The author is a somewhat lop-sided pillar of the establishment who clearly delights in taking pops at the privileged elite - there is much talk of silver spoons, or the absence of them, in the mouths of characters. But Findlay's love of the law is obvious throughout. Faced with the perennial question of how he can defend criminals when he 'knows' they are guilty, Muirhead lies that he is in it for the money. The truth is that he treasures the abstract principle that a man is innocent until proven guilty and feels compassion for his clients. But try telling that to a world for which the law is personified by Bruce Robertson.

Muirhead believes that judges, like children, should be smacked regularly to keep them in their place. At the same time he has no illusions about the criminal class: he struggles throughout the novel to keep his defendant off the stand, reasoning that if the jury see what a nasty piece of work he is, they'll want to lock him up whether he's guilty or not. But an even nastier criminal (with Irish paramilitary connections) is determined to see the boy put away, and Muirhead must put his own life on the line for the sake of justice. Crime and Punishment it ain't, but Three Verdicts serves as a reminder that principles reside in people rather than in institutions, and as such it displays a certain passion that is lacking from the otherwise more stimulating Filth.

Dolan Cummings


Sacred eco-cows slain

  • Environmental Health: Third World Problems, First World Preoccupations, Lorraine Mooney and Roger Bate (eds), Butterworth-Heinemann, £30 hbk

'Intellectual postmodernists enjoy the benefits, but they have forgotten what it was like before wealth, industry, chemicals and the like improved our lives so dramatically.' Like the earlier What Risk?, now available in paperback and also compiled by the European Science and Environment Forum, this volume offers rich pickings for those seeking hard facts to counter environmentalist arguments about pollution and disease.

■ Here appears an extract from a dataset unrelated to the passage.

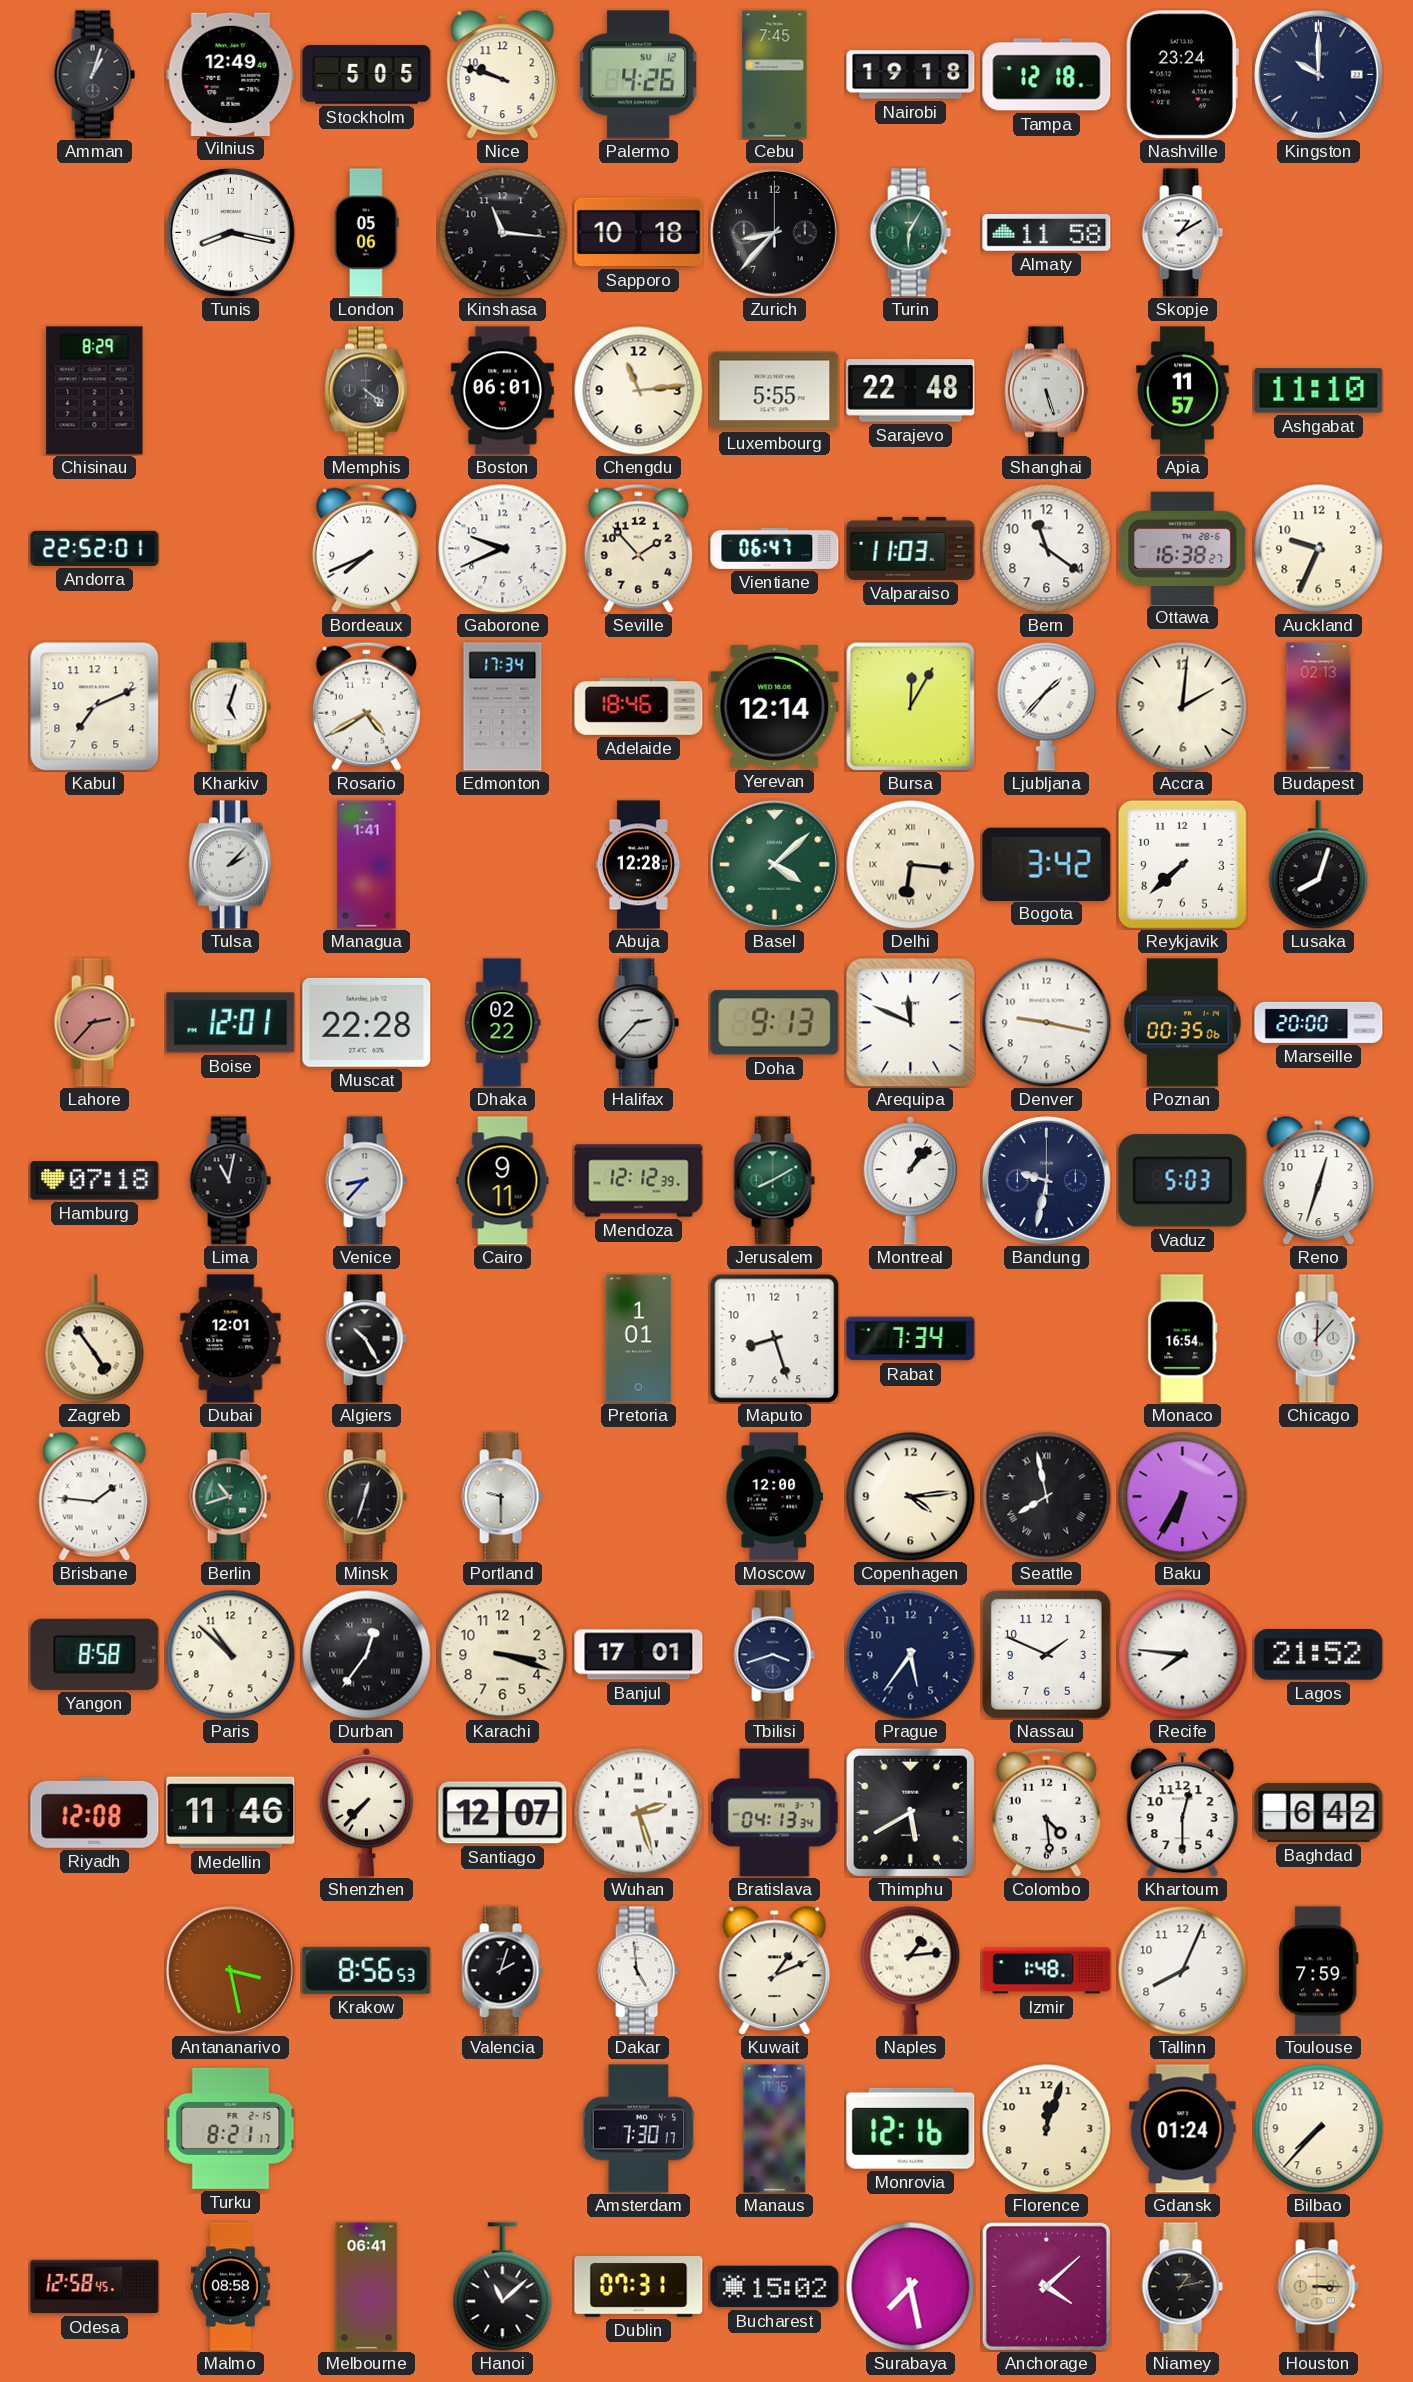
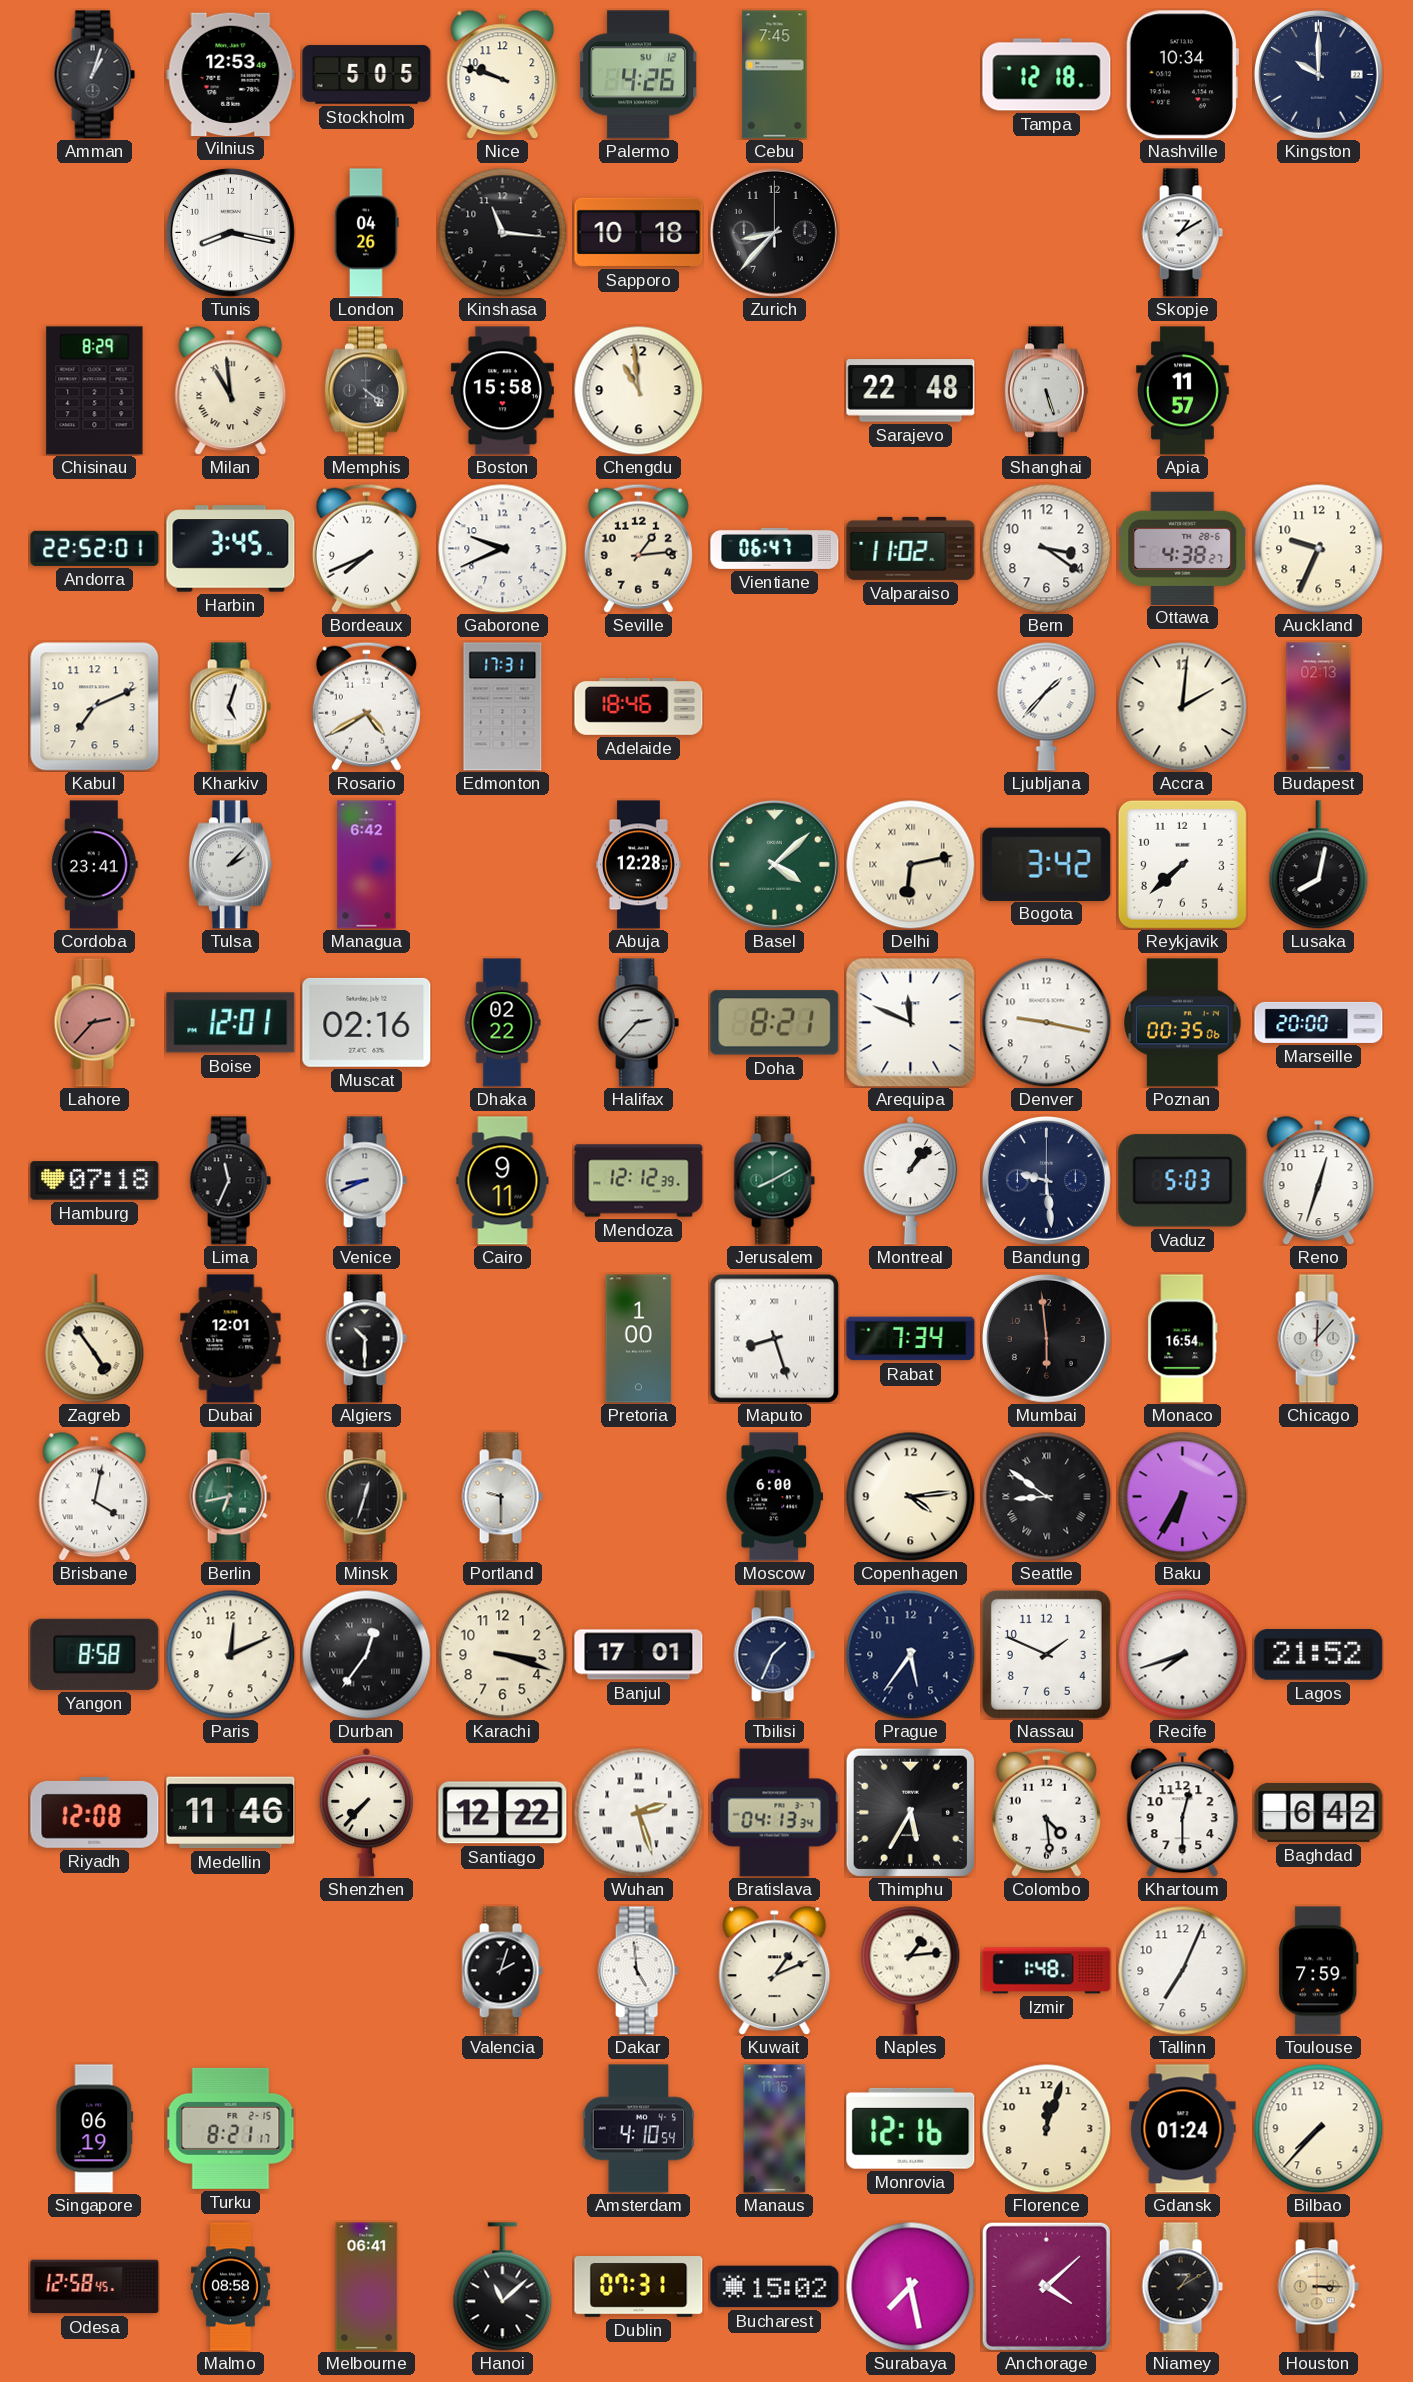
Vilnius: 12:49 -> 12:53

In particular the tragic re-emergence of malaria in Africa, which affects more people in the world than any other disease, and cholera in Latin America, are exposed as stemming from the overzealous suppression of DDT and chlorination respectively, on the basis of Western sensitivities.

Sacred eco-cows are slain as one by one fashionable prejudices about nitrates, dioxins, benzene, PCBs and PVC, among others, are profaned by the irreverent authors, nature's own toxins being exposed as more potent in each instance. Kirill Kondratyev of the Russian Academy of Sciences looks at the particular failure of risk analyses to make use of the recent insights into our understanding of carcinogenic mechanisms. Kondratyev confronts the widely held assumption that all carcinogens are cumulative in their impact, that these are 'linear' or 'zero-dose threshold' relationships. This is akin to accepting that if a temperature of 200šC kills 100 percent of the population, then 20šC should kill 10 percent. Frank Furedi, more familiar to readers of this magazine, places all health panics into a wider sociological framework, focusing in particular on how the objectification of risks, exemplified by the passive concept of being 'at risk', separates them from the solution of active intervention.

Bill Durodié is a researcher at LSE Health


Labouring in vain

  • Things Can Only Get Better, John O'Farrell, Doubleday, £9.99 pbk

One-time Spitting Image and Have I Got News For You writer John O'Farrell was in his own words 'embarrassingly left wing in the eighties'. O'Farrell's account of a socialist faith that held that smiling was a concession to the right wing is the beginning of a great joke. But this lifelong Labour supporter nurses the secret belief that face-painting was just so excruciatingly naff that the Pentagon must have invented it to undermine the Campaign for Nuclear Disarmament - except that he knows that it, and so much like it, was an own goal. Sadly, the older O'Farrell's embarrassed New Labour optimism is no more plausible than the younger's Bennite pessimism. The humour tickles along when he is looking back at his early leftism, but dries up completely with an earnest account of the rise of Blair. New Labour, No Fun, as the left almost used to say.